Digital Story Title:

“Northern Virginia: A History of Changes by Those Who Call It Home”

Brief description:

Northern Virginia has grown and changed tremendously in the past 50 years.  The region morphed from being just a rural suburb of Washington DC into a dense and economically independent region in a relatively short amount of time.  This project explores the changes that have occurred, including population growth, transportation, and economic changes, through the words of long-time residents.  These residents have witnessed first-hand the dramatic changes that have taken place, and through their words this project demonstrates the recent history of change that defines today’s Northern Virginia.

Main goal(s):

Having just moved to the Northern Virginia area in September, I was instantly struck by the density of the region.  Looking into this defining factor of the area, I found that this population growth had really only occurred in the past 50 years or so.  Once just a suburb of Washington DC area, Northern Virginia now holds its own in terms of population, economics, and character.  I wanted to explore the reasons behind the change by finding long-term residents that could give me first-hand accounts of the changes that they experienced.

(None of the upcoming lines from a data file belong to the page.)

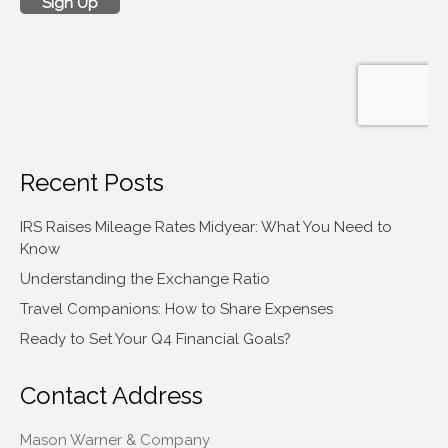
Recent Posts
IRS Raises Mileage Rates Midyear: What You Need to
Know
Understanding the Exchange Ratio
Travel Companions: How to Share Expenses
Ready to Set Your Q4 Financial Goals?
Contact Address
Mason Warner & Company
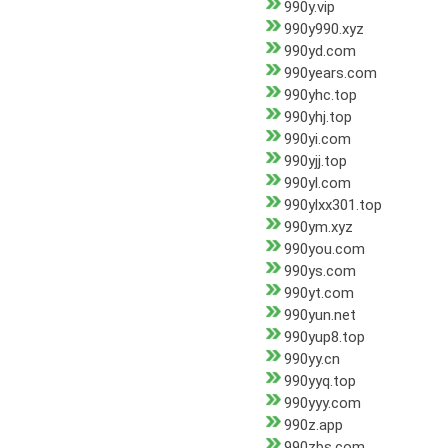
990y.vip
990y990.xyz
990yd.com
990years.com
990yhc.top
990yhj.top
990yi.com
990yjj.top
990yl.com
990ylxx301.top
990ym.xyz
990you.com
990ys.com
990yt.com
990yun.net
990yup8.top
990yy.cn
990yyq.top
990yyy.com
990z.app
990zbs.com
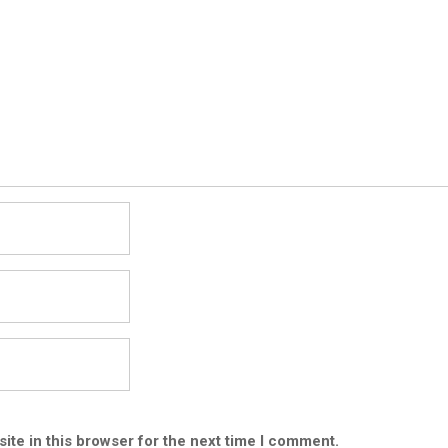
ite in this browser for the next time I comment.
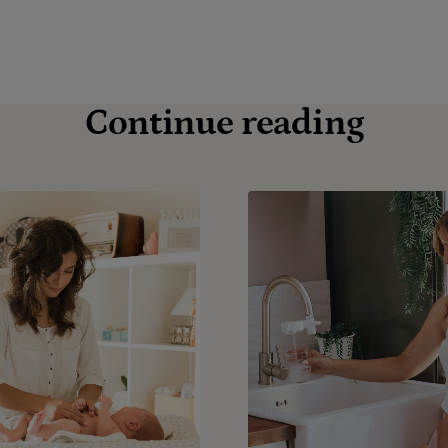
Continue reading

As an “outsider” to the region, I wanted to avoid telling this story through my own perceptions of the region.  Therefore, my project is narrated entirely by long-time residents, whose experiences with the region are far more compelling than my own.  I want this story to resonate with the people that have lived through the changes, but also with shorter-term residents who found Northern Virginia to be a desirable place to live.

In addition to presenting a historical change, I also want to be able to show how “normal” people can be invaluable resources in presenting public history by compiling a digital story that is almost entirely oral history based.  So often we look to the so-called experts as our authority on history, but I find that in the case of something like regional growth the actual residents living through the changes can actually tell us more.

Who is your intended audience?

People interested in local history; meant to present oral history for popular use of local history.